BEGIN EXCERPTED RECORDS

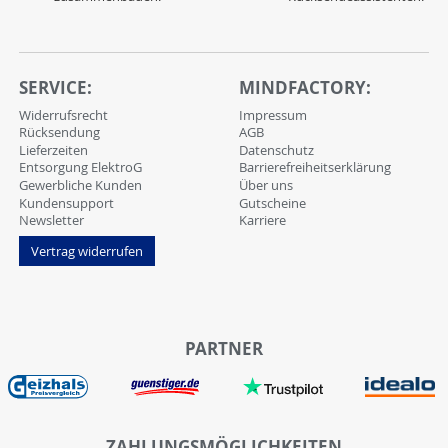
SERVICE:
MINDFACTORY:
Widerrufsrecht
Impressum
Rücksendung
AGB
Lieferzeiten
Datenschutz
Entsorgung ElektroG
Barrierefreiheitserklärung
Gewerbliche Kunden
Über uns
Kundensupport
Gutscheine
Newsletter
Karriere
Vertrag widerrufen
PARTNER
ZAHLUNGSMÖGLICHKEITEN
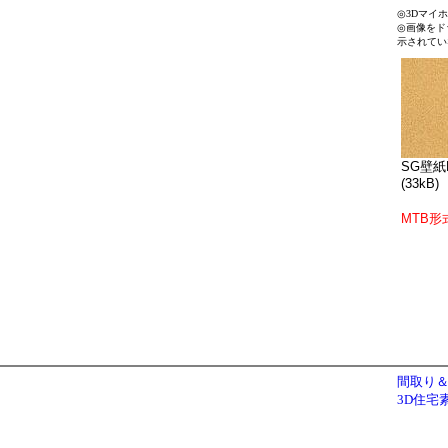
◎3Dマイ
◎画像をド
示されてい
SG壁紙B
(33kB)
MTB形
間取り＆
3D住宅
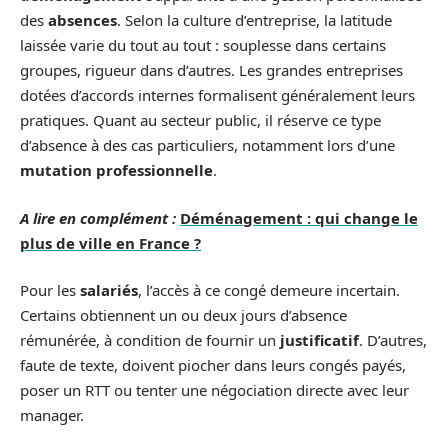
des
absences
. Selon la culture d’entreprise, la latitude
laissée varie du tout au tout : souplesse dans certains
groupes, rigueur dans d’autres. Les grandes entreprises
dotées d’accords internes formalisent généralement leurs
pratiques. Quant au secteur public, il réserve ce type
d’absence à des cas particuliers, notamment lors d’une
mutation professionnelle
.
A lire en complément :
Déménagement : qui change le
plus de ville en France ?
Pour les
salariés
, l’accès à ce congé demeure incertain.
Certains obtiennent un ou deux jours d’absence
rémunérée, à condition de fournir un
justificatif
. D’autres,
faute de texte, doivent piocher dans leurs congés payés,
poser un RTT ou tenter une négociation directe avec leur
manager.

END EXCERPTED RECORDS

■ ABOUT THIS EXERCISE
Across the records above, show each line containing the word "leurs".

■ RESULT BELOW
dotées d’accords internes formalisent généralement leurs
faute de texte, doivent piocher dans leurs congés payés,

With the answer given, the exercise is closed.